**Exercise aim**
In the blog excerpt that follows, which three examples does the chapter discuss?

**Quoted text**
## begin

Leadership is another part of the environment for consideration. The questions set by the Centrica directors are good ones. I would be happy to see these in action consistently. Supporting new starters in the organisation with more than just corporate induction seems like another excellent idea. This could be applied within health library networks (perhaps growing from the London Health Libraries induction) and might be a means to address some of the knowledge gaps created by staff turnover.

A number of examples are then discussed: a school, change at BNFL and the UN AIDS programme. I found the school example the most powerful in terms of the examples cited and the impact that sprang from them.

The chapter closes with a recap of the main seven threads to consider when preparing an environment for knowledge sharing / management. I find it interesting that in contrast to the chapter that treats technology first this is relegated to the final point on the list.

I am out of the office for a couple of days either side of the weekend so expect a later posting date for next weeks two chapters.

Monday, 13 October 2008

LtF Chapter 3: The holistic model

Freakishly quiet on the bus this morning. This was a good thing as the glorious weekend weather saw me do none of the reading I needed to for today. I did get to try out my new garden waste incinerator which I can heartily recommend. Moving swiftly on to the text...

The chapter looks to build a model that can then be modified to fit other situations. The model described is focused on learning throughout the progression from business objectives to results. Previously captured Knowledge is applied during the doing phase and renewed through and after it.

## end

**Provided information**
## begin

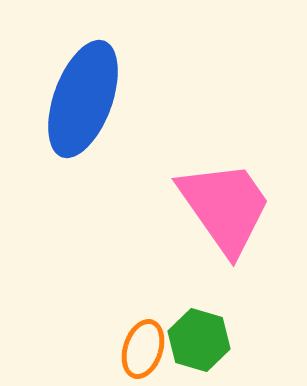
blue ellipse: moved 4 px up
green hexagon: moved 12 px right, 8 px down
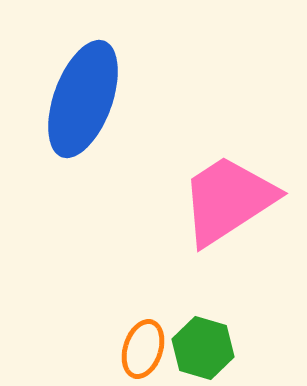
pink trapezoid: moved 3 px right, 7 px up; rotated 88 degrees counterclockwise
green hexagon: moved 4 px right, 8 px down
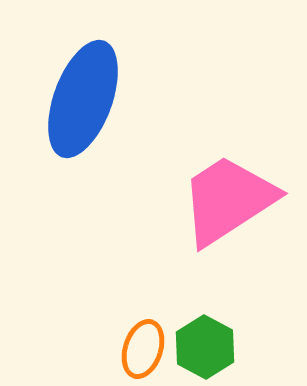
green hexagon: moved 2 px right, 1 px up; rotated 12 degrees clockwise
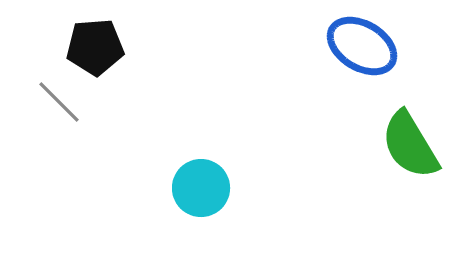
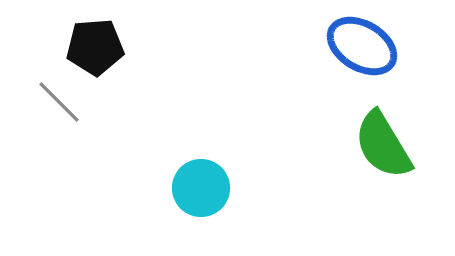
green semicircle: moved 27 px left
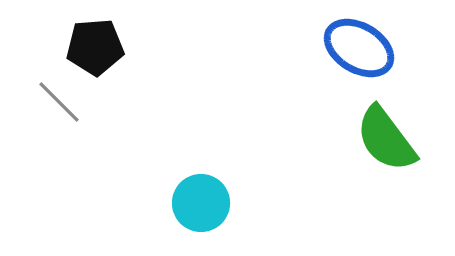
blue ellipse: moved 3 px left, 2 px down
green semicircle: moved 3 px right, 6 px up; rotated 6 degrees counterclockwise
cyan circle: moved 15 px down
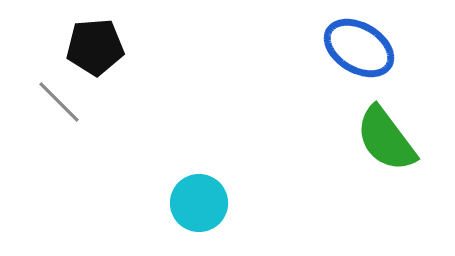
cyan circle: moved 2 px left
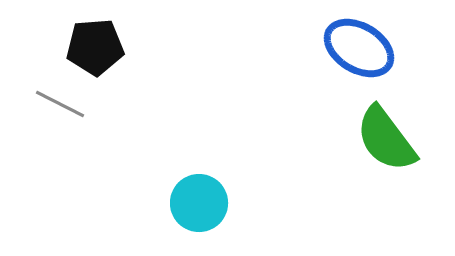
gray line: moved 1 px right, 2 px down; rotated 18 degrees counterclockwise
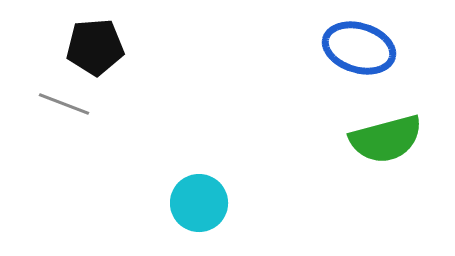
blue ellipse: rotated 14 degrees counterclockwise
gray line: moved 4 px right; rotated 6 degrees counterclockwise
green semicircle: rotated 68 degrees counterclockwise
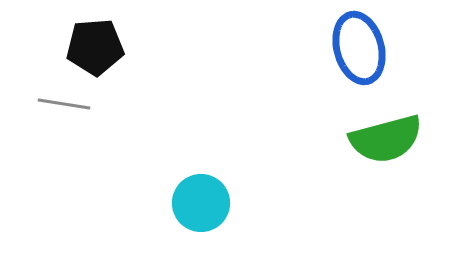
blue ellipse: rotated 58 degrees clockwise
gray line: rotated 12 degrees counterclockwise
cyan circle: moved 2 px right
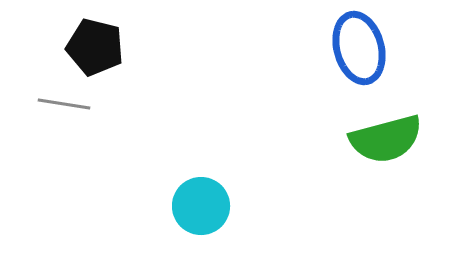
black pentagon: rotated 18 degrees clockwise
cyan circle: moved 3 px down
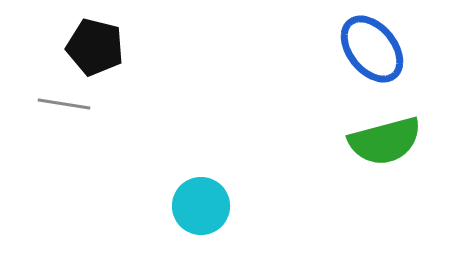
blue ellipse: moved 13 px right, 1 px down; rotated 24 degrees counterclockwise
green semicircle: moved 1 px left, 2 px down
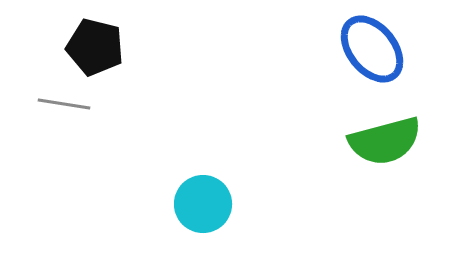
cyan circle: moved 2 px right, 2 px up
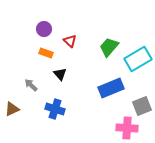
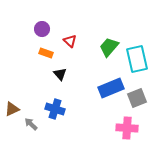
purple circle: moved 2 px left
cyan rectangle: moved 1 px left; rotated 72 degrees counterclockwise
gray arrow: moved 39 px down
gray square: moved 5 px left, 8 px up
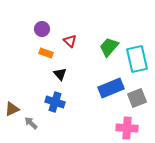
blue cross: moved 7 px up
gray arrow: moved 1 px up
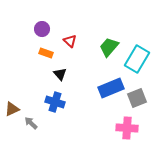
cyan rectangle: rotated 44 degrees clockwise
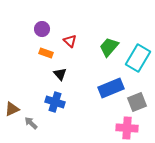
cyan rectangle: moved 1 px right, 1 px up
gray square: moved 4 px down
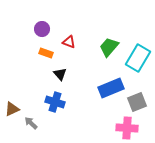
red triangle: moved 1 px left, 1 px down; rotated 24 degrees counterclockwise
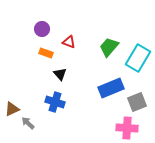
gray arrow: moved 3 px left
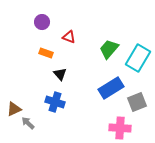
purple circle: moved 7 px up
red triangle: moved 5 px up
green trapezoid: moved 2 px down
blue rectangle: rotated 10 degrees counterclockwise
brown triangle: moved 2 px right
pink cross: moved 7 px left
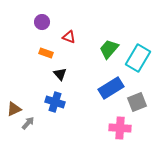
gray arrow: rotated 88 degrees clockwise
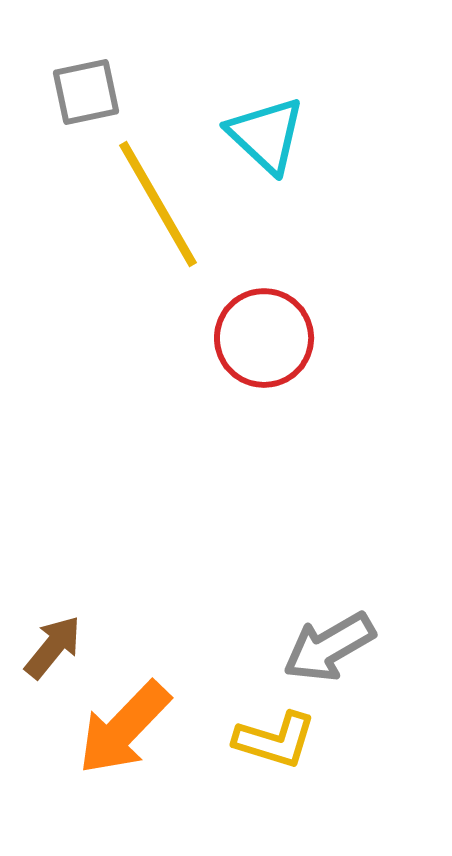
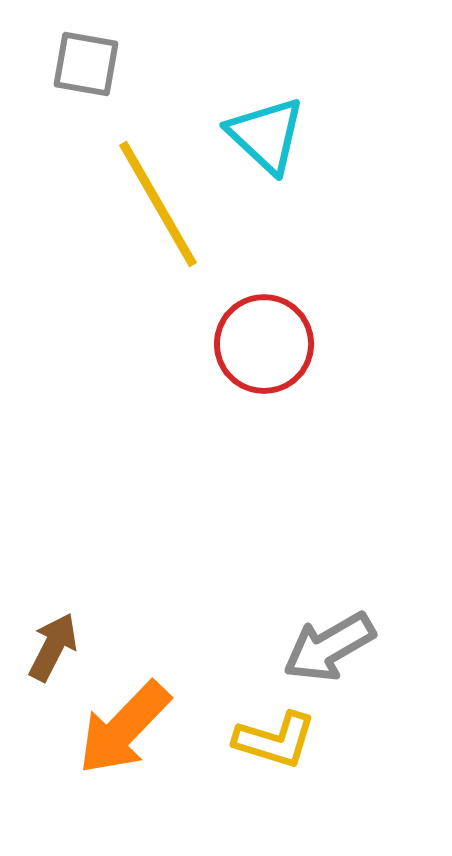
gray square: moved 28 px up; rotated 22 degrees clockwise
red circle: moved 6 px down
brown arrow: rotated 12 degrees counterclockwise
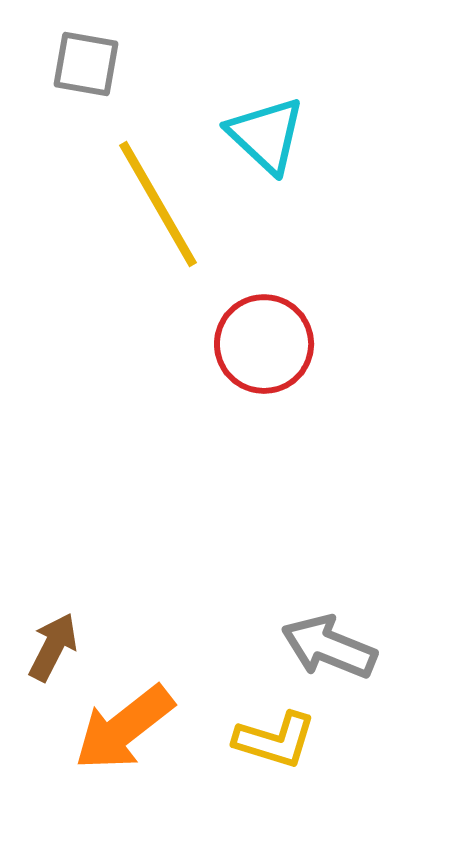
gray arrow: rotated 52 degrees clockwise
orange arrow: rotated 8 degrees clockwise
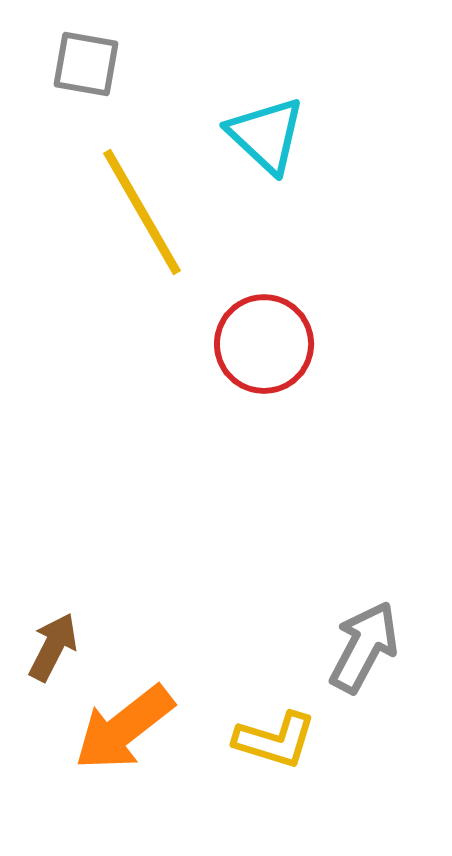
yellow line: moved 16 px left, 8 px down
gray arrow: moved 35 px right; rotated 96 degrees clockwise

## end

**Problem solution**
A school, change at BNFL and the UN AIDS programme.